When we were boys, we had a choice: stay in the car or else follow him into Wine Mart, that cavernous retail barn, down aisle after aisle, California reds to Australian blends
to French dessert wines, past bins loaded like bat racks with bottles, each with its own heraldic tag, its licked coat of arms, trailing after our father pushing the ever filling cart,
leaning forward in concentration, one hand in mouth stroking his unkempt mustache, the other lofting up bottles like fruit then setting them back down, weighing the store of data in his great brain against the price tag, the year tattooed on the bottle, the cut of meat he knew he would select at the butcher's: a lamb chop, say, if this Umbrian red had enough body to marry the meal's bounty, to dance on its legs in the bell of the night; or some scallops maybe,
those languid hearts of the sea, a poet's dozen in a baggy, and a Pinot Grigio light enough not to disturb their salty murmur.

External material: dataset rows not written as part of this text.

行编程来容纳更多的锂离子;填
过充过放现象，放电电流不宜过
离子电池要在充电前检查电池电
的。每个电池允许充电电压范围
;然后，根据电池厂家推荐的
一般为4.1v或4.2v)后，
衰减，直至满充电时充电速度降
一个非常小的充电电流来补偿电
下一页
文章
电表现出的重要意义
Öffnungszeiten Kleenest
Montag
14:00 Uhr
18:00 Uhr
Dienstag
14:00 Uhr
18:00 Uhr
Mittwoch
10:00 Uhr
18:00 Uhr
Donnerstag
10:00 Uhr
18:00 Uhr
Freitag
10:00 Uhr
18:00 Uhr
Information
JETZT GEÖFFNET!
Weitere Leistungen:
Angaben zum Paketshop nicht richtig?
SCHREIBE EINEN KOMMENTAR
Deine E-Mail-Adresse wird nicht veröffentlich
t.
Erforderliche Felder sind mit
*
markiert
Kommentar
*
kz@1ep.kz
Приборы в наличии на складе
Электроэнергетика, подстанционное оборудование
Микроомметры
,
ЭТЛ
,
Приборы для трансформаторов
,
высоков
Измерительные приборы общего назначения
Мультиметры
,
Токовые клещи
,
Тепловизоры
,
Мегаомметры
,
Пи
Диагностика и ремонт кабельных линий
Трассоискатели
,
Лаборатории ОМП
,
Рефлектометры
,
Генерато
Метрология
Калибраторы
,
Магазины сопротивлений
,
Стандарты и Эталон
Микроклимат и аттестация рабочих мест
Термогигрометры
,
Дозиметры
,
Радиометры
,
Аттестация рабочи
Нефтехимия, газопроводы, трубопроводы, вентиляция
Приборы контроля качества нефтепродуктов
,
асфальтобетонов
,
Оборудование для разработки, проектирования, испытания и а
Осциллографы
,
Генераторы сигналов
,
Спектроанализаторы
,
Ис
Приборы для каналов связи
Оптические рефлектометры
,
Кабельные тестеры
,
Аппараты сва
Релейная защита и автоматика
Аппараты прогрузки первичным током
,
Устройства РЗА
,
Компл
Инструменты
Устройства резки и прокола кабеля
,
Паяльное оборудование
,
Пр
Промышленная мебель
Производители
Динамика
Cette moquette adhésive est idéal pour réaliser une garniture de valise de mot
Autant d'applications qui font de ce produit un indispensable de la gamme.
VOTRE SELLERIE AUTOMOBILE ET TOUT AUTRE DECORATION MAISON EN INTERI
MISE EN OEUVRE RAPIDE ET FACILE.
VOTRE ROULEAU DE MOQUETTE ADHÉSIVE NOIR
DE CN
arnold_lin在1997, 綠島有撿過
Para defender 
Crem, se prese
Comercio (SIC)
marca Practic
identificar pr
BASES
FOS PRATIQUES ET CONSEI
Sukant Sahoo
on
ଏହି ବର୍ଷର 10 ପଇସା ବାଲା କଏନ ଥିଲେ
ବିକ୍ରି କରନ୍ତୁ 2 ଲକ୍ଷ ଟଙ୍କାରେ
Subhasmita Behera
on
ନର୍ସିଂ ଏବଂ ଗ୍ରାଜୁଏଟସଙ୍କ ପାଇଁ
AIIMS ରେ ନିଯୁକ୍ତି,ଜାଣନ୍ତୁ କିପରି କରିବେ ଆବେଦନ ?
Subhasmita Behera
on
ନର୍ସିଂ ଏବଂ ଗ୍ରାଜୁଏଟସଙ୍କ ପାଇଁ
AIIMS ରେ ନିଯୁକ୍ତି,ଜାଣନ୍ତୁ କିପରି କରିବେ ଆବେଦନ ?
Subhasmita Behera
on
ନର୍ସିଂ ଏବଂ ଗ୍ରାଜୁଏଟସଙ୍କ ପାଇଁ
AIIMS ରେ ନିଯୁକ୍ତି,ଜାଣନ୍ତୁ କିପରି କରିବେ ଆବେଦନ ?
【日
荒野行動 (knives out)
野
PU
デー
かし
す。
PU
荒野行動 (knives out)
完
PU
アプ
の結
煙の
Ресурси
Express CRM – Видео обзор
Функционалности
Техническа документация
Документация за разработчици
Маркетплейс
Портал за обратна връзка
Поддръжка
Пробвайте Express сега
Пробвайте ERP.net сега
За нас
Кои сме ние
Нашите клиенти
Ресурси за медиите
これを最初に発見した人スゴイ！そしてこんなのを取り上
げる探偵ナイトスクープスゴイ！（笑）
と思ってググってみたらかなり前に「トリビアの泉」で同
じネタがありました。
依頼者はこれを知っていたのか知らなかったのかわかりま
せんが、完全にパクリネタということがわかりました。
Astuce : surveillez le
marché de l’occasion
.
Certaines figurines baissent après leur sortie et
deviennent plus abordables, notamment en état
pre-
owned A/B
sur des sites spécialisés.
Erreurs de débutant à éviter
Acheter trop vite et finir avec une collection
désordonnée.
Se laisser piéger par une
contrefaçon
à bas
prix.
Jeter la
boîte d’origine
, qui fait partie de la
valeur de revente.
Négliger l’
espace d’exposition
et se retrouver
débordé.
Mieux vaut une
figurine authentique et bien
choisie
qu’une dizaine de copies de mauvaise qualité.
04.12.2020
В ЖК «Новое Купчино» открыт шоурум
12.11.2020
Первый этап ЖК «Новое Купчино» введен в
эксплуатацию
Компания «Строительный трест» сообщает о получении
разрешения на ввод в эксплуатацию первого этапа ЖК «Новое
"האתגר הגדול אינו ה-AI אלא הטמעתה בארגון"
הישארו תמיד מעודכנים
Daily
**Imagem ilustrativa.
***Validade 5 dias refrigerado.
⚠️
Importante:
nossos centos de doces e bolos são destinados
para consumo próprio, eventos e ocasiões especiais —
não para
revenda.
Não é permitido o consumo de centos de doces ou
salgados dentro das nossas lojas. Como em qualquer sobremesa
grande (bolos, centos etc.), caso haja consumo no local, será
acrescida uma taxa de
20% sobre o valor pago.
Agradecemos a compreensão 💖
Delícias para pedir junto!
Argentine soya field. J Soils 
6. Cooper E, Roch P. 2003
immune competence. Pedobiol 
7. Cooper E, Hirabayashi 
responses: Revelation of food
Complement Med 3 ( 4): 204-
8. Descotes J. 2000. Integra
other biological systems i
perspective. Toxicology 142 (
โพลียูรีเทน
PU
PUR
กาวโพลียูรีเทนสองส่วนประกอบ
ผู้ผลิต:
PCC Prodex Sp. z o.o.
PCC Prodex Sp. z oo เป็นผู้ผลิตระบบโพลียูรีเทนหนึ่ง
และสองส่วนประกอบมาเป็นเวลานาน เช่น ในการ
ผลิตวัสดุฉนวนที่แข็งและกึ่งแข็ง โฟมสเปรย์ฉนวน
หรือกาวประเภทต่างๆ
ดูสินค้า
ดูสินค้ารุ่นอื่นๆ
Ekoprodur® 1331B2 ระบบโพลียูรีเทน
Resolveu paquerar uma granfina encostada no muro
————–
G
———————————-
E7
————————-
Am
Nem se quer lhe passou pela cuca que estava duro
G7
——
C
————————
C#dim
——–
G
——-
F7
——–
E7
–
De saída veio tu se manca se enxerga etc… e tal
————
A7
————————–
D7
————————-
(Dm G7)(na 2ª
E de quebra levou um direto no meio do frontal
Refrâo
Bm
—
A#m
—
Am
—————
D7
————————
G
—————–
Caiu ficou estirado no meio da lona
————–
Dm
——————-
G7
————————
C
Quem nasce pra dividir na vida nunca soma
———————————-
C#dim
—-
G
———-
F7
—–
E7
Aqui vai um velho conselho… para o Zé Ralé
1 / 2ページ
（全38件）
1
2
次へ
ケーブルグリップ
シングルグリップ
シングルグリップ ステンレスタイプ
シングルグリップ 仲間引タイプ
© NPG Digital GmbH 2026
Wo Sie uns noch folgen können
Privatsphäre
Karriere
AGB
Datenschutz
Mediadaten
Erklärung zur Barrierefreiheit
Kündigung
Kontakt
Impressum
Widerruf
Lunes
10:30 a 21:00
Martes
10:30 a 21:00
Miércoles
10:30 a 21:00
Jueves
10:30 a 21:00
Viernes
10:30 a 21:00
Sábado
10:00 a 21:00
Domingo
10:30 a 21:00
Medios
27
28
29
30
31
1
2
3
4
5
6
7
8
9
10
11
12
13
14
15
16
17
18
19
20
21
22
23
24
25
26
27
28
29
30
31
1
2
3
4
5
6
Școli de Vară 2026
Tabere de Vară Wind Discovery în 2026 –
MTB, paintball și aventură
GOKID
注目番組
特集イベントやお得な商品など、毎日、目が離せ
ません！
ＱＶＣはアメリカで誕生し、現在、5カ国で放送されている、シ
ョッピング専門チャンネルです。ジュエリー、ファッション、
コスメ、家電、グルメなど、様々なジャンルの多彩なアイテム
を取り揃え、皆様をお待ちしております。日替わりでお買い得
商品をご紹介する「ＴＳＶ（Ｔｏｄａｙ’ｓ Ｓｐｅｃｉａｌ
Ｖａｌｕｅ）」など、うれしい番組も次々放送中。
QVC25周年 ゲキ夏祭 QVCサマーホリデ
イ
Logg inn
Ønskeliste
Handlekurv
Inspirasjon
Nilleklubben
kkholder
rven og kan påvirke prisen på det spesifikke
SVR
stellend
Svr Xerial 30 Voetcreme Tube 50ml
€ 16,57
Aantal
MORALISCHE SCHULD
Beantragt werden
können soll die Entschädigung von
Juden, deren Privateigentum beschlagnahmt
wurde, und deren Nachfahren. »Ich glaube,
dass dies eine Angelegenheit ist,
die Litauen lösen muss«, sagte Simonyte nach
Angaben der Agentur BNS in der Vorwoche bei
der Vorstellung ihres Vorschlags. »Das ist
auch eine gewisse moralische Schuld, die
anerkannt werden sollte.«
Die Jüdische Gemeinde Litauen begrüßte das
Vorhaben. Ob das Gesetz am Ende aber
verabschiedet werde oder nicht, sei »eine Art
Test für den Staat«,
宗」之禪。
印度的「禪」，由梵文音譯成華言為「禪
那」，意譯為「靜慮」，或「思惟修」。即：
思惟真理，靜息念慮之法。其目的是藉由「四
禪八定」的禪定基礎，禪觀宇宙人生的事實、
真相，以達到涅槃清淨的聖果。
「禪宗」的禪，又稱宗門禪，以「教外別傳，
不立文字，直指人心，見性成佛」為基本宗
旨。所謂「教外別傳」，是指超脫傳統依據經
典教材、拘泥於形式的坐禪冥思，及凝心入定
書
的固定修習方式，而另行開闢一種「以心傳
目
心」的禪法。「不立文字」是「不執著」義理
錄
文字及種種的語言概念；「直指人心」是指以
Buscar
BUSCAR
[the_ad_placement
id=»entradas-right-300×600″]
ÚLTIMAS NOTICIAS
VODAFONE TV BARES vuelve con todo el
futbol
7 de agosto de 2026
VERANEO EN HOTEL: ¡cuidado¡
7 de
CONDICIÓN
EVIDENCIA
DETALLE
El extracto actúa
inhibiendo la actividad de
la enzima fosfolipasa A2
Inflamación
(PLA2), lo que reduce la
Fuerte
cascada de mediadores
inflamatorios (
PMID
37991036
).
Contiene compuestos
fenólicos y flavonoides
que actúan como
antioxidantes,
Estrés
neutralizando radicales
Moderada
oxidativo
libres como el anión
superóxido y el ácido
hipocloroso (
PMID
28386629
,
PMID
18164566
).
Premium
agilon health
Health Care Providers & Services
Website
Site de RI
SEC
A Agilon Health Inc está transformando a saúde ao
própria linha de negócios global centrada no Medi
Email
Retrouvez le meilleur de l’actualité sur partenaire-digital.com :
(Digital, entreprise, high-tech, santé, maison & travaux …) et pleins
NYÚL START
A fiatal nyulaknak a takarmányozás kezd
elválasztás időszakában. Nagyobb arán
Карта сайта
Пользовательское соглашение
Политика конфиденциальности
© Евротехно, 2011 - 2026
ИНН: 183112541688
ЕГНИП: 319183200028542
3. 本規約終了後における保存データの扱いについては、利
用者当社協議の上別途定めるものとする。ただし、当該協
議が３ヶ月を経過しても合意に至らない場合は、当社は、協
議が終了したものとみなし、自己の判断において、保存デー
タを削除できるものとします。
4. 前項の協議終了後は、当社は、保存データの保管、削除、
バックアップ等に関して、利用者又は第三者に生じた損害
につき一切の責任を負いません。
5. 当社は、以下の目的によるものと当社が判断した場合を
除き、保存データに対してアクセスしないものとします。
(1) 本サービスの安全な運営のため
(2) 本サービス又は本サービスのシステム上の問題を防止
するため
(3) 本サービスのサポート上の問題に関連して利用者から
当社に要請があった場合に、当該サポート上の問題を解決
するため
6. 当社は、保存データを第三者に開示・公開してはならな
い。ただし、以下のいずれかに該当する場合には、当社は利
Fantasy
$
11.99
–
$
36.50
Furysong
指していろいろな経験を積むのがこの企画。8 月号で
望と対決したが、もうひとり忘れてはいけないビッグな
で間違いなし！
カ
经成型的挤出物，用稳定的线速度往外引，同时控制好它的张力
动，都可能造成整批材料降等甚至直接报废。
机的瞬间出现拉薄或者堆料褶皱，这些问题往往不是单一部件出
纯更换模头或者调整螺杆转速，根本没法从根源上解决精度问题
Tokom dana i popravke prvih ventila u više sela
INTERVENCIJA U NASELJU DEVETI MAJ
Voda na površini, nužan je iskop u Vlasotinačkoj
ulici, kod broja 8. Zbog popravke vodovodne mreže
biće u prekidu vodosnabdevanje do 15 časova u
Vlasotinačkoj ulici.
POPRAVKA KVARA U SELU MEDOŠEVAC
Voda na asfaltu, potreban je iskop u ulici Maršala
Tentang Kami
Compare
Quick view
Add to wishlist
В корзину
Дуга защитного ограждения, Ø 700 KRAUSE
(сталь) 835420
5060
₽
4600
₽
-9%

Often, we'd stay in the car until we'd used up the radio's juke-box and our dwindling capacity to believe our father might actually "Just be back," and so break free, releasing
from our seatbelts, drifting to the edges of the parking lot
like horses in a field following the sun to its endgame
of shade. I'd periodically peer into the front window, breath
fogging the sale signs, catching snippets of my father's profile
appearing and disappearing behind the tall cardboard stacks,
sometimes moved to knock on the glass and hiss "Come on,
Dad!" and stomp back to the car. And once I slipped back
into the store, wandering the aisles, master of my own cart,
loading it to bursting for the dream party I was going to throw.
But mostly, like now, as I drift to the Italian reds, hoping
for the perfect bottle under $12, I'd shuffle along, dancing bear
behind his circus master, and wait for my father to pronounce,
tall in his basketball body, wine bottles like babies in his hands, "Aha!"